Written by: Sam Steffen
When I think about all the seminal childhood experiences I had kicking the dirt around my parents’ mailbox as I waited for the postal carrier to bring me a letter from some distant relative on my birthday; the times I sent away for something, or wrote to someone in the hopes that they would soon respond; the times I have eagerly torn into a paycheck from a job that I have worked, or despairingly revealed some bill from a power or gas supplier; or when, more generally, I think about mail as a vehicle of news and information, as a means of operating business, as a platform for initiating discussion and debate, as a political weapon and organizing tool, as one of the only available ways for prisoners to communicate with the world outside—when I think about all of this, I begin to suspect that I am not alone in this feeling, that there are a great many of you out there for whom the mail either is or has been, at some time or other, a fundamental preoccupation of your own.

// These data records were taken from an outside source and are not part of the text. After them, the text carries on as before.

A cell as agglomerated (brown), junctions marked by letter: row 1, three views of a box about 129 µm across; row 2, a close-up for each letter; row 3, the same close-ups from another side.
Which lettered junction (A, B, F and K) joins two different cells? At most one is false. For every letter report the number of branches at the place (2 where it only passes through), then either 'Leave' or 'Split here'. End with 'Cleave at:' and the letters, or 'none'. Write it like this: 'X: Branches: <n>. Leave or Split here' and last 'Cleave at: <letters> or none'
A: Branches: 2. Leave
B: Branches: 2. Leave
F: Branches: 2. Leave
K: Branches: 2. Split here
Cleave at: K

One of the things that continues to baffle me about Broad Street Ministry’s Mail Service is how it actually works. Difficult as it is to keep track of the delivered mail of 3,000 people, there is an unavoidable and hopeless wondering that sets in when I begin to consider the undelivered portions of it on behalf of all those awaiting it. The times have not been few that I have gone home and sat up late only to put myself into a nervous, tossing sleep speculating where all of the cell-phones and social security checks and access cards have gotten to, which so many of our guests have been told in great confidence were sent out ages ago, and should have already arrived…

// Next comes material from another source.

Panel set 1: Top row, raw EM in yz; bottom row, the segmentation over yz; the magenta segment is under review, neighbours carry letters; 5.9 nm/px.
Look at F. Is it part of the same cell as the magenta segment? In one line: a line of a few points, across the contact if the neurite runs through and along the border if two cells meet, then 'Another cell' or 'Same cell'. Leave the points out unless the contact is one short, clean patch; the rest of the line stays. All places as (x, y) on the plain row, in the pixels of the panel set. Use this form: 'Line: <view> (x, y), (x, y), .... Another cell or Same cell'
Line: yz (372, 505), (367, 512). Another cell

Fortunately, in the face of such continual pressing uncertainty, I have developed the following strategy. Whenever I am presented with the daily challenge of attempting to produce someone’s absent belonging, my initial thought is to wonder whether it’s still on the way. Often, I will verbalize this thought aloud, saying, with characteristic hopefulness: “Maybe it’s still in the mail?” This will sound like a cop-out to you, I am sure. Even so, I have, for no apparent reason of late become such a believer in the mail’s potential to contain everything it promises that these words were tantamount to a statement of faith.

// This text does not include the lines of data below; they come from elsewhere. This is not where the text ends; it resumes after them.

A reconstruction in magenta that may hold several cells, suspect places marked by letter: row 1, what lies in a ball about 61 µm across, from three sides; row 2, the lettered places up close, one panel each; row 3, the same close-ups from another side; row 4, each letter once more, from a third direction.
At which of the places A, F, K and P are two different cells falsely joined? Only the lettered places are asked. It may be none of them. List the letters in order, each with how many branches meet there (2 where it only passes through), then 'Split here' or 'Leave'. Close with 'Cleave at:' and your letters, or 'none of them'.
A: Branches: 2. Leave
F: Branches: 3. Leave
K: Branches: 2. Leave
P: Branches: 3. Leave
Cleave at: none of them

And while the mail, as an institution, is certainly credited with being the source of some frustration and anxiety for those who must wait on it, day after day, it is no less frequently the source of gladness and gratitude, when long-awaited things arrive, as they sometimes do. I don’t mind saying that the frequent and distinct privilege of myself and many of those who work and volunteer in the Mail Service here at Broad Street is to be the final hand in this otherwise invisible process, that so often yields a real, material answer to someone’s lofted prayer. It’s a small thing, but it’s enough to convince me that we’re doing good work here, making the world a little better, and that—who knows?—maybe the best one yet to come is already in the mail.